Her best poems evoke an elusive quality and suggest an invisible world, as in the growth of a tumour, the attraction of lures or the function of ritual. One of the most tender moments starts with the line: “Wanna buy some sleep?” where the poet-narrator’s brother ‘gathers up a cocoon of sleep’ and ‘zips it up tightly under my chin / almost as if he loved me.’ The ‘almost’ here echoes a fear of the Father and of male dominance that is set against silence and survival throughout the collection.

In the thick of the worst of war, ‘In Prague’ where:

A skull, embedded in a dirt wall seems, for a moment,
as white and round as bread.
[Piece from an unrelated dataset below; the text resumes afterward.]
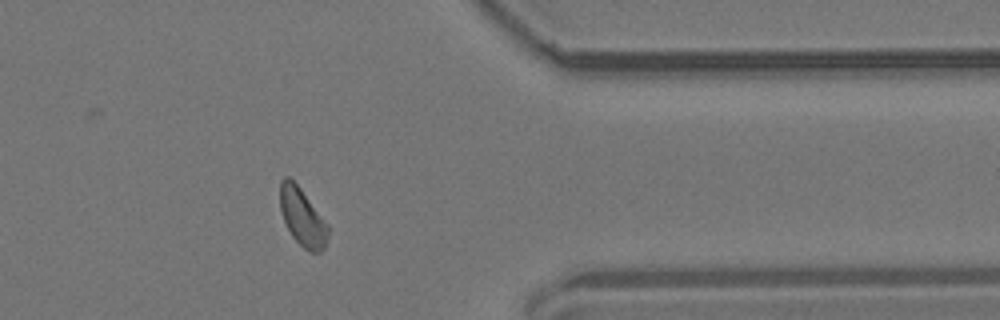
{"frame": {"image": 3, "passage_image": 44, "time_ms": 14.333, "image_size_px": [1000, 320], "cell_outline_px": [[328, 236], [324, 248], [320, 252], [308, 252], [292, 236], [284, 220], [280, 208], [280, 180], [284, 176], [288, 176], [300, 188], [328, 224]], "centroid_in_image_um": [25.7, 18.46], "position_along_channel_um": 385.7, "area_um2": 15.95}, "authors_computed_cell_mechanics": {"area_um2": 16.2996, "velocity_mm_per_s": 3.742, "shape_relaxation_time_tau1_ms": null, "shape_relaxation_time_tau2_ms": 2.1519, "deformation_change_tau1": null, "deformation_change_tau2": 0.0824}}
Jaws, on metal stands,
tagged with numbers, wait for a turn to be whole again.

Here, dates are rounded to the nearest hundred.

Tarsals, femurs, ulna, open-pored
bones like coral, legs bowed, dried marrow
dark as tunnels, joint like fists, teeth.

The poet-narrator wants to move to where memory is kinetic action, where language is recorded in the natural world and where atrocities are named:

Take me where memory makes my legs move.
Take me where moss holds language.
Take me where we have a name for the things we do.

The battle of the sexes surfaces in ‘What The Water Gives Me’, based on a Frida Kahlo painting, where the painter-narrator reflects on her turbulent marriage to Diego Rivera. Here ‘Motion, not heart, undertakes every marriage’ and attracts mold, thus ages or fades, and ends somewhat hauntingly with Frida seeing children with ‘soft, miscarried faces.’

This thoughtful collection is a joy to read, evoking elusive states, and coming at the reader from all angles. It is thoroughly recommended.